From
Your Perspective:
Financial planning for nontraditional couples
Tax issues
for nontraditional couples
One major benefit of a traditional marriage is the right that spouses who are both U.S. citizens have to transfer
assets
to each other while they are both alive and at the time the first one dies without owing any
gift
or
estate tax.
(Special rules apply when one spouse is not a U.S. citizen.) But that’s not the case if you and your partner aren’t married.
Once the value of a gift exceeds the annual exempt amount — $12,000 in
2006 — the cost accumulates against your lifetime gift exemption of $1
million. For instance, if your partner pays for a car and you register
it in your name, it may be considered a taxable gift. Similarly, if you
leave an estate worth more than $2 million, taxes will be due on the
excess over that amount, though nothing would be due if you were
married.
On another front, if your job offers health benefits to your domestic
partner, those benefits may be taxable income.

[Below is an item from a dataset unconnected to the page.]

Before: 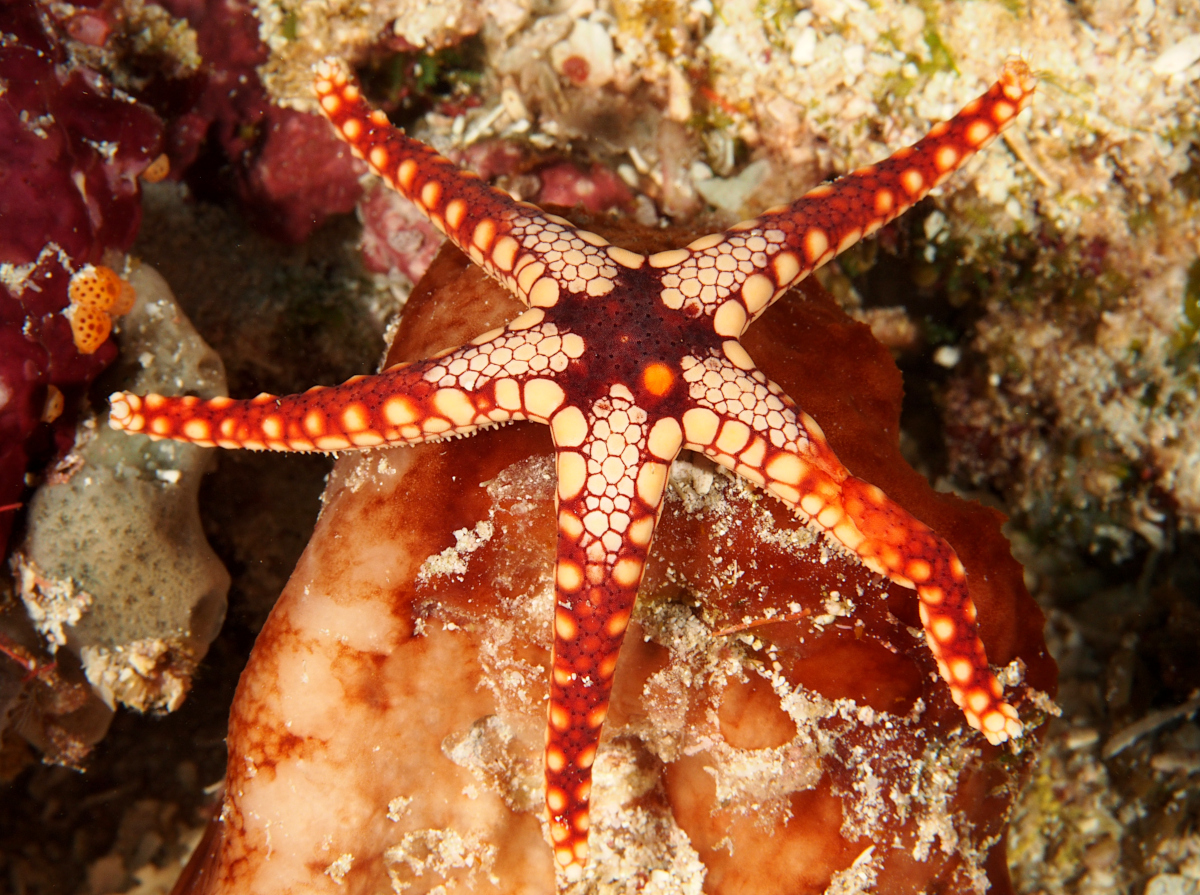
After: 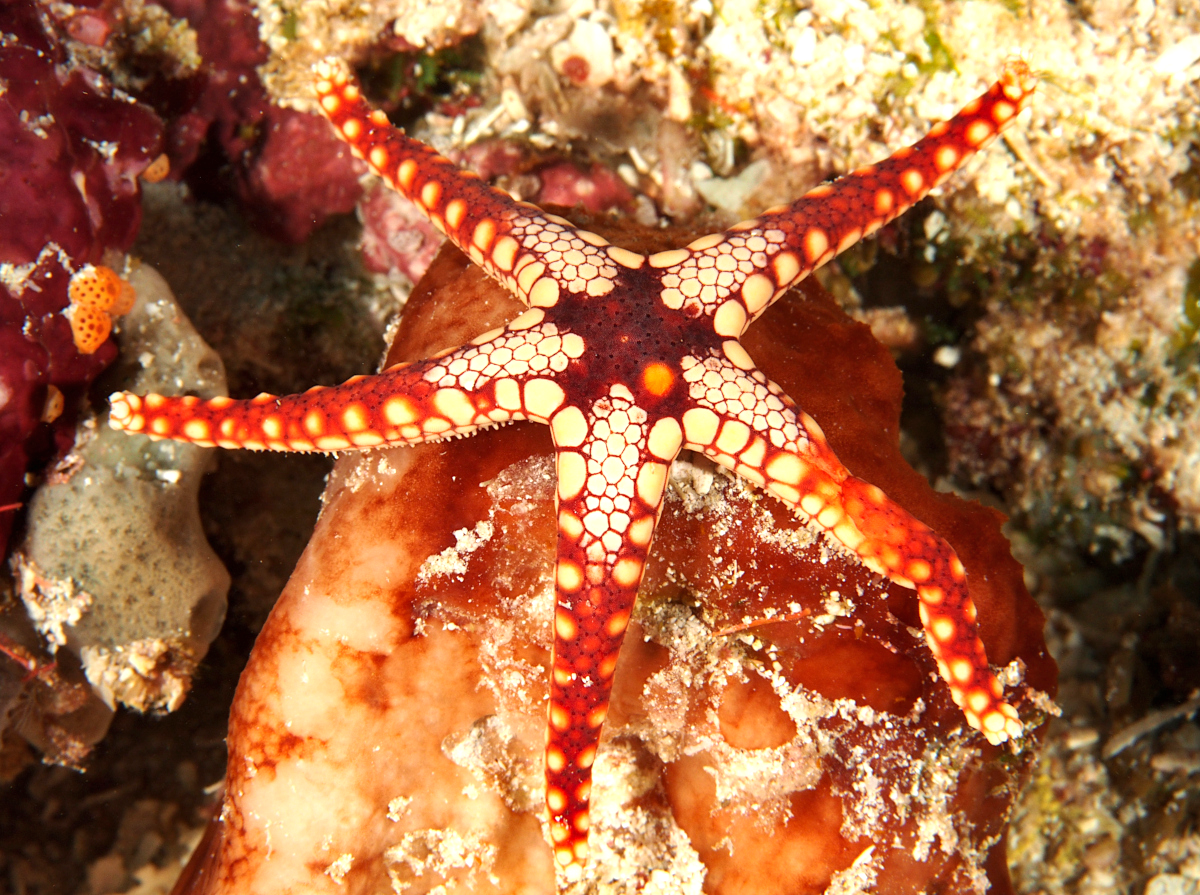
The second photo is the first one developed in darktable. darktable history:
shadows and highlights: shadows 31.67, highlights -32.05, soften with gaussian
exposure: black level correction 0, exposure 0.499 EV, compensate exposure bias true, compensate highlight preservation false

And if you lend your
partner money for whatever reason, you may have to pay tax on imputed
interest — or what you should have charged for the use of the money.
These potentially costly situations can be difficult to negotiate on
your own. You and your partner might want to consult with a
professional tax adviser before you begin consolidating your financial
lives, to avoid inadvertently triggering big tax bills.
Even if a state
recognizes a nontraditional union as a civil marriage, federal
tax law may still treat the individual partners as single.
That said, some unmarried partners may actually benefit from
not being married, since they may be able to avoid the marriage
penalty — a quirk in the tax law that leaves couples
earning approximately equivalent salaries paying more in
income taxes after marriage than they would have paid if
they had stayed single.
Tax reduction strategies
You may be able to lighten your tax burden by shifting taxable
assets from the partner with the higher tax rate to the
partner with the lower tax rate. But before you do, you’ll
want to consult a tax adviser. You don’t want the
strategy to backfire by triggering gift taxes.